LSA Based Text Summarization
Shrabanti Mandal1, Girish Kumar Singh2

1Shrabanti Mandal, Department of Computer Science & Applications,Dr. Harisingh Gour Central University, Sagar, MP ,India.
2Girish Kumar Singh*, Department of Computer Science & Applications, Dr. Harisingh Gour Central University, Sagar, MP ,India. 

Manuscript received on May 25, 2020. | Revised Manuscript received on June 29, 2020. | Manuscript published on July 30, 2020. | PP: 150-156 | Volume-9 Issue-2, July 2020. | Retrieval Number: B3288079220/2020©BEIESP | DOI: 10.35940/ijrte.B3288.079220
Open Access | Ethics and Policies | Cite | Mendeley
© The Authors. Blue Eyes Intelligence Engineering and Sciences Publication (BEIESP). This is an open access article under the CC BY-NC-ND license (http://creativecommons.org/licenses/by-nc-nd/4.0/)

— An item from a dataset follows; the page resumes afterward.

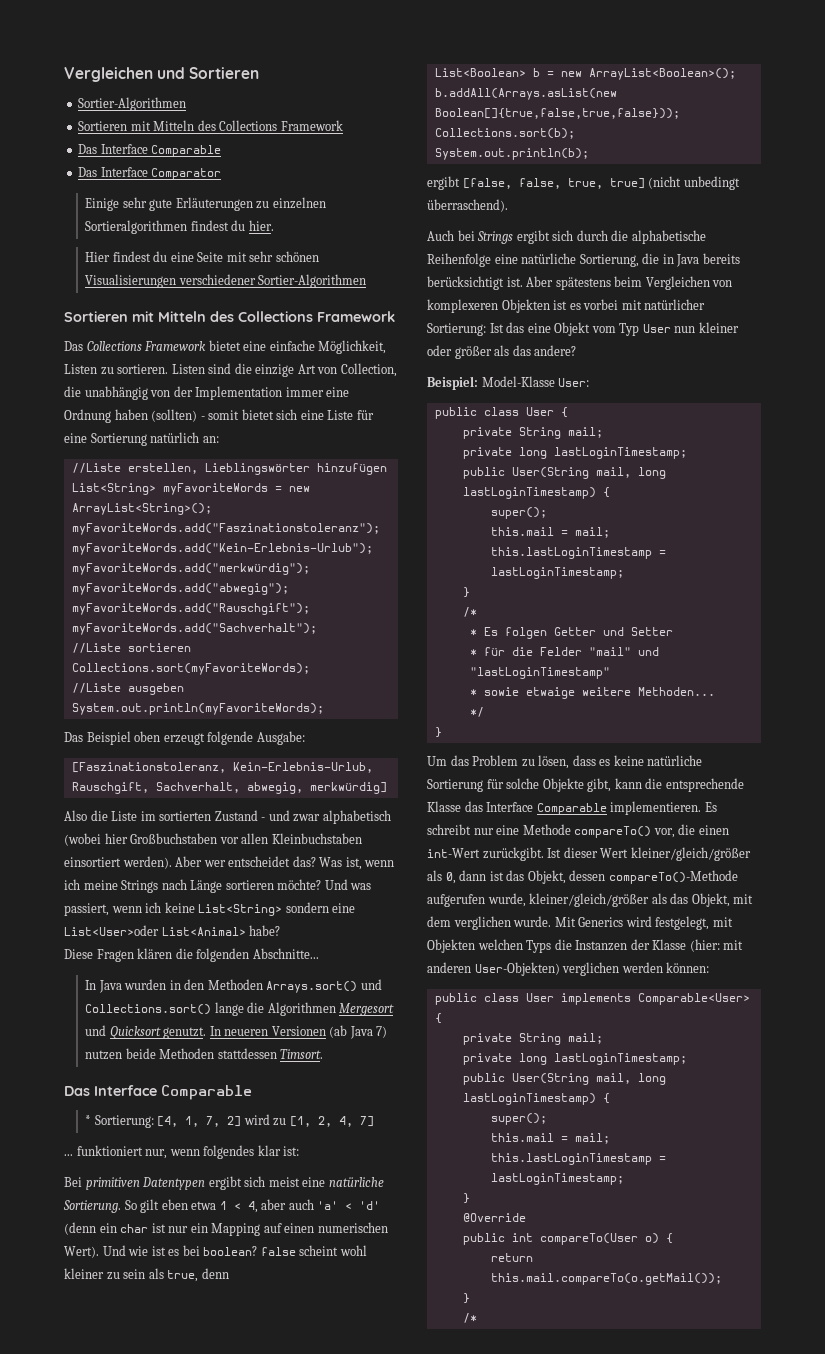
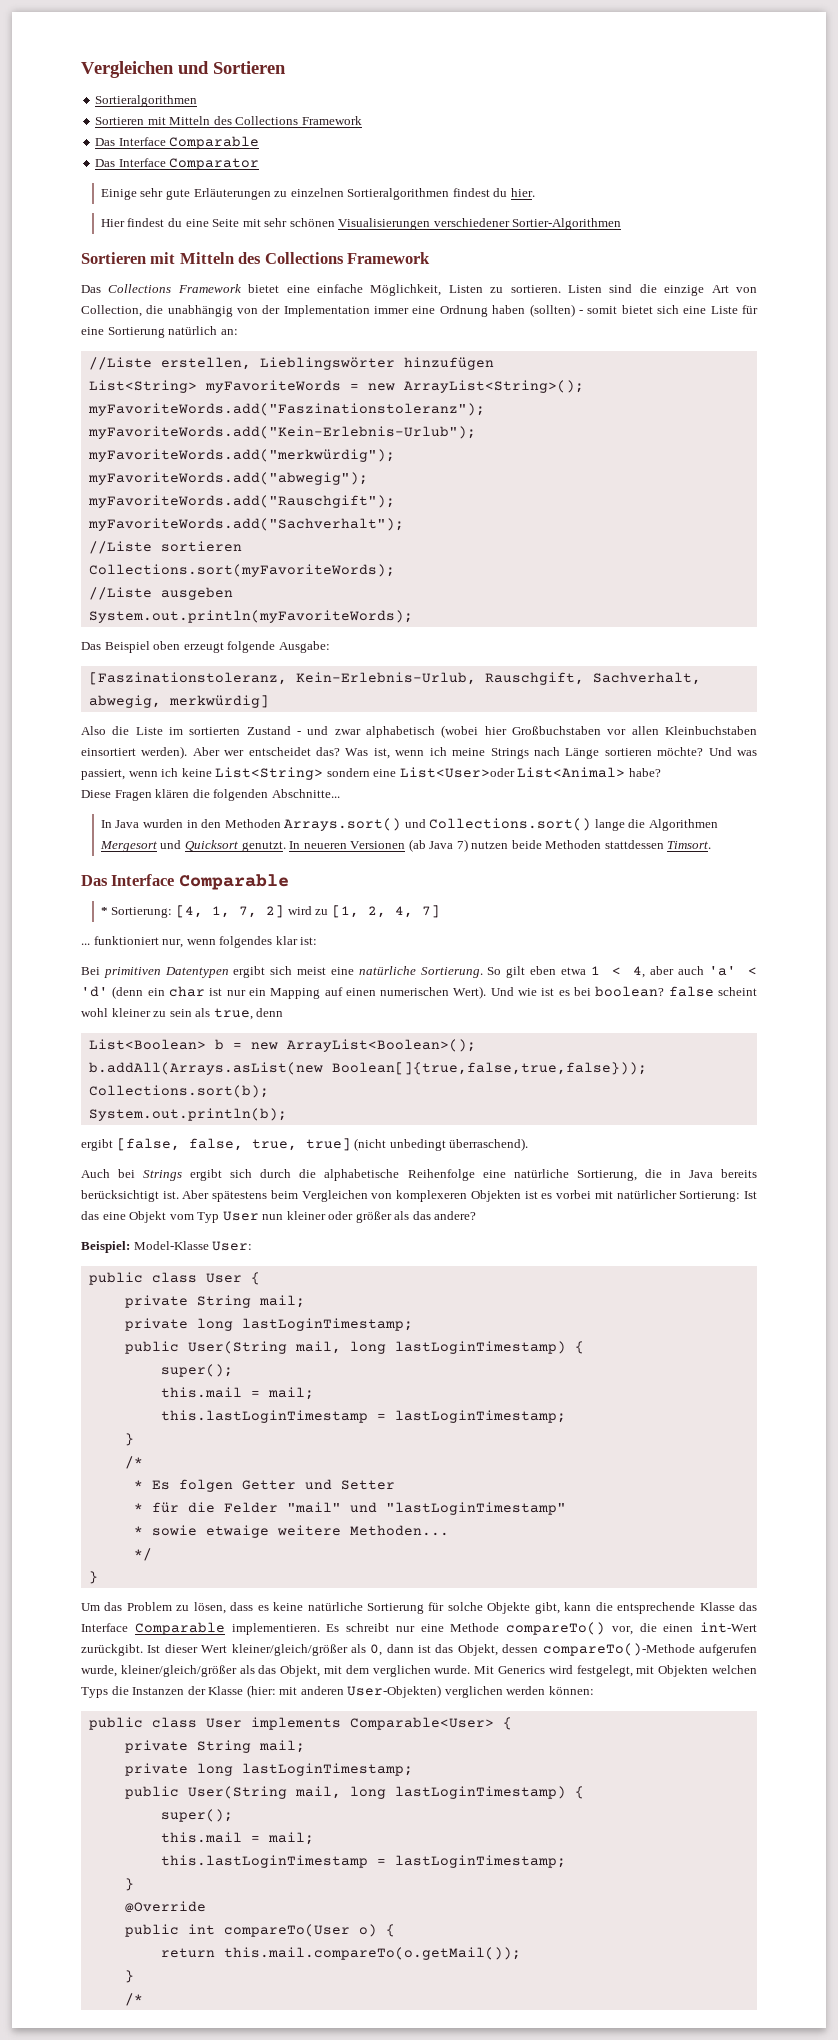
[78,97,187,111] Sortier-Algorithmen -> [95,95,198,107] Sortieralgorithmen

Abstract: In this study we propose an automatic single document text summarization technique using Latent Semantic Analysis (LSA) and diversity constraint in combination. The proposed technique uses the query based sentence ranking. Here we are not considering the concept of IR (Information Retrieval) so we generate the query by using the TF-IDF(Term Frequency-Inverse Document Frequency). For producing the query vector, we identify the terms having the high IDF. We know that LSA utilizes the vectorial semantics to analyze the relationships between documents in a corpus or between sentences within a document and key terms they carry by producing a list of ideas interconnected to the documents and terms. LSA helps to represent the latent structure of documents. For selecting the sentences from the document Latent Semantic Indexing (LSI) is used. LSI helps to arrange the sentences with its score. Traditionally the highest score sentences have been chosen for summary but here we calculate the diversity between chosen sentences and produce the final summary as a good summary should have maximum level of diversity. The proposed technique is evaluated on OpinosisDataset1.0. 
Keywords: Text summarization, LSA, SVD, LSI and diversity constraint.